The golden rule has always seemed a little selfish to me.
I love to do things for other people in part because there’s a buzz I get when I do volunteer work, for example, that makes me feel good about myself. It’s not selfless at all. It’s intentional kindness and I always feel like I get just as much out of it when I volunteer or do something nice as the people I’m trying to help–maybe even more.
But this time I wanted to try to be randomly kind and anonymous.
I sometimes tell my son, it’s easy to do a nice thing when adults are watching, but you show your true character when you do a nice thing and no one’s watching.

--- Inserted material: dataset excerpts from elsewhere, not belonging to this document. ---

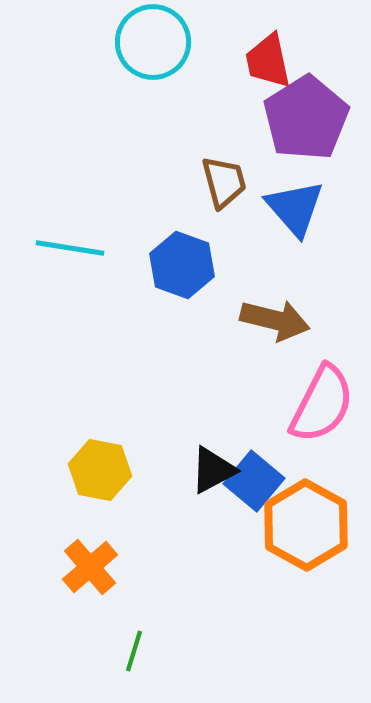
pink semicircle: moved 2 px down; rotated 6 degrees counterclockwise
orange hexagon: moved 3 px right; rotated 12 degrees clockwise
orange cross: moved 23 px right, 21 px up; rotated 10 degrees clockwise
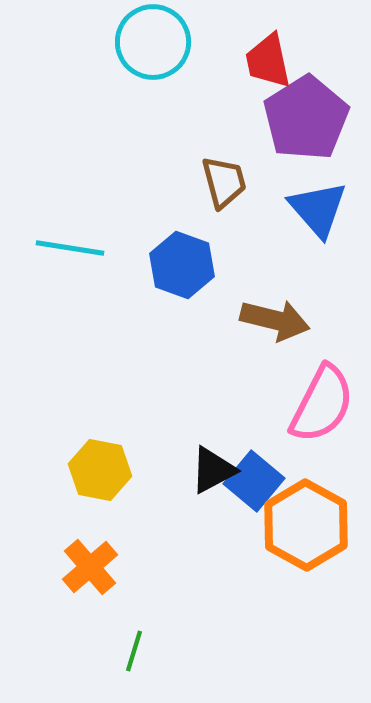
blue triangle: moved 23 px right, 1 px down
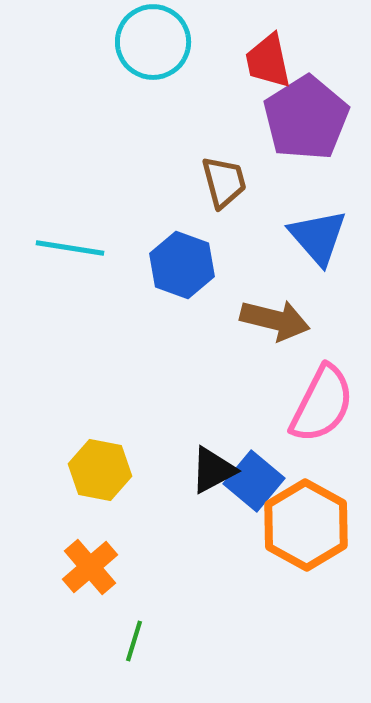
blue triangle: moved 28 px down
green line: moved 10 px up
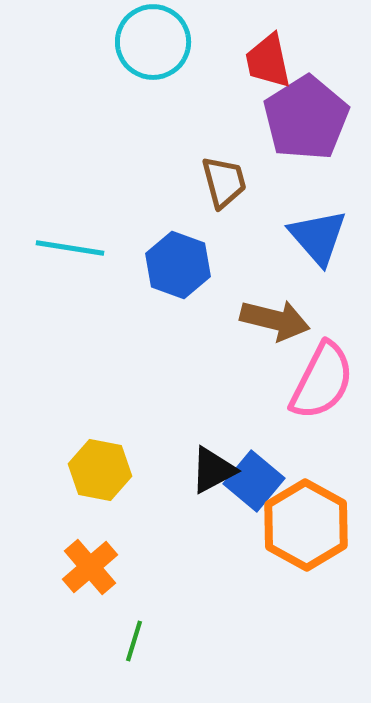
blue hexagon: moved 4 px left
pink semicircle: moved 23 px up
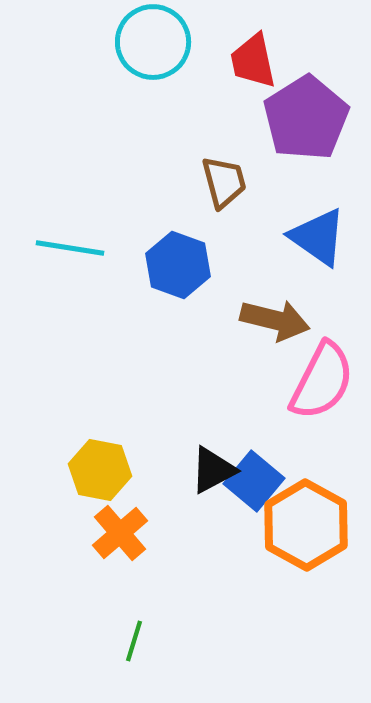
red trapezoid: moved 15 px left
blue triangle: rotated 14 degrees counterclockwise
orange cross: moved 30 px right, 34 px up
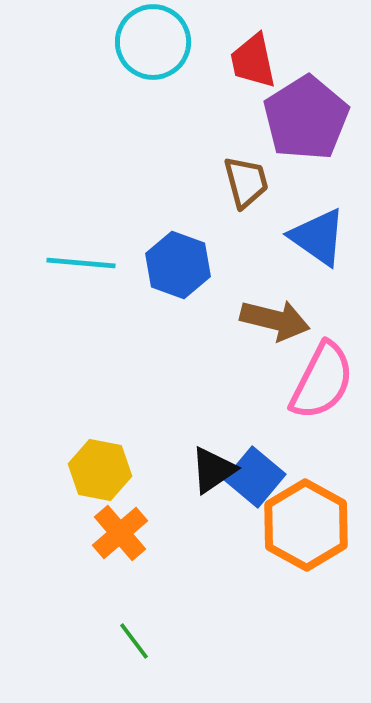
brown trapezoid: moved 22 px right
cyan line: moved 11 px right, 15 px down; rotated 4 degrees counterclockwise
black triangle: rotated 6 degrees counterclockwise
blue square: moved 1 px right, 4 px up
green line: rotated 54 degrees counterclockwise
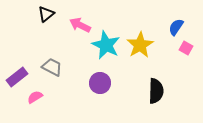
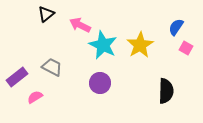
cyan star: moved 3 px left
black semicircle: moved 10 px right
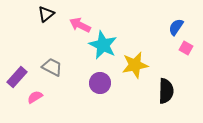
yellow star: moved 5 px left, 20 px down; rotated 20 degrees clockwise
purple rectangle: rotated 10 degrees counterclockwise
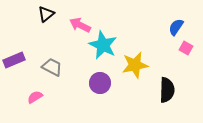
purple rectangle: moved 3 px left, 17 px up; rotated 25 degrees clockwise
black semicircle: moved 1 px right, 1 px up
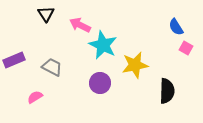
black triangle: rotated 24 degrees counterclockwise
blue semicircle: rotated 66 degrees counterclockwise
black semicircle: moved 1 px down
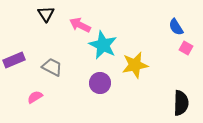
black semicircle: moved 14 px right, 12 px down
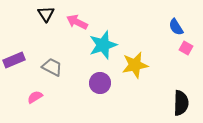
pink arrow: moved 3 px left, 3 px up
cyan star: rotated 28 degrees clockwise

It was time for me to walk the walk and not just talk the talk, and do some nice things for other people without getting anything in return.
But what could I do? There are almost no parking meters for me to feed in my town and besides; I read somewhere that it’s illegal to put money in someone else’s parking meter. Go figure. When I helpfully tried to gather up the stray grocery carts in the Ralph’s Supermarket parking lot, the box boy on duty accused me of “trying to put him out of work.” So much for that idea.
This anonymous do-gooderness was getting to be frustrating. I couldn’t catch a break trying to give someone a break.
Then I saw this thing on the news, where the drive though Starbucks in Loveland, Colorado reported that a customer wanted to pay for her own drink and also buy one for the person in the car behind her. That person then passed on the gift to the next car and on and on, cycling through 109 cars in a row, each willing to pass on the freebie to the next person. Like ding dong ditch, only the opposite. Drive through ditch, where you leave something good for the next person instead of leaving a bag of dog poop on their doorstep. I loved that idea!
Unfortunately there’s no drive-through Starbuck’s where I live, and there’s always a line, so no chance for me to buy someone’s morning coffee anonymously. But we do have a drive through McDonald’s, so I decided to buy my coffee there the next day and drive through ditch the person behind me.
I looked nervously through my rear view mirror at the elderly man in the big white car. He looked sort of grumpy, but hopefully my gesture would put a smile on his face. The brown-capped McDonald’s girl who took my money looked confused–after all, it was 8 a.m. and she probably hadn’t had her coffee yet either–but she eventually understood me after I repeated myself three times and included some hand signals.
I drove away quickly, as I imagined the man in the white car with a smile on his face.
Later that day I drove through the Carl’s Junior line, this time for a Diet Coke, and I only had to tell the guy working twice that “I’m doing a drive through ditch” meant I wanted to buy the person behind me lunch. There was no one behind me yet, which confused him a bit, but I was less nervous that time, so I think I explained myself a little better.
Again, I drove away quickly, fantasizing about the harried mom or cash-strapped teenage boy who would drive through next and receive my drive through ditch gift.
I got my caffeine fixes–and my drive through kindness attempts–a few more times that week at various drive through windows, always anonymously.
It was a slow news week, and every morning I half expected to see a headline about the random acts of kindness that were popping up at drive through windows around town. Nope, nada, nothing. Not even a passed on story from a friend about how some nice person had treated her to coffee in the drive through.
By my tenth attempt at a random act of kindness in the drive through line I started to wonder–how could this not be catching on? Were the people in snowy Loveland, Colorado more gracious than those in my sunny hometown of Santa Barbara, California? It was hard for me to believe. Still I continued with my drive through ditches in the lines at In and Out Burger, Jack and the Box and even Burger King. Still, it didn’t seem to be catching on.
I swore off fast food for a while and had almost forgotten about my drive through ditches until this week, when I found myself in a drive through line once again. I pulled out a twenty and told the guy to buy the person behind me lunch with the change. This time I didn’t even glance in the rear view mirror to check out who would be the recipient this time. I drove away smiling and teary-eyed and feeling better than I had in a long time. Who cares if drive through ditches aren’t catching on the way I thought they would? It’s a nice thing to do anyway, and wasn’t that the point?
Later that day when I picked up my son from school, one of the moms had a big grin on her face. She told me a story about how someone had treated her to coffee that morning in the drive through line. “What a great idea,” I said, with a great big, anonymous, not-so-selfless smile on my face. “I’ll have to do that for someone sometime.”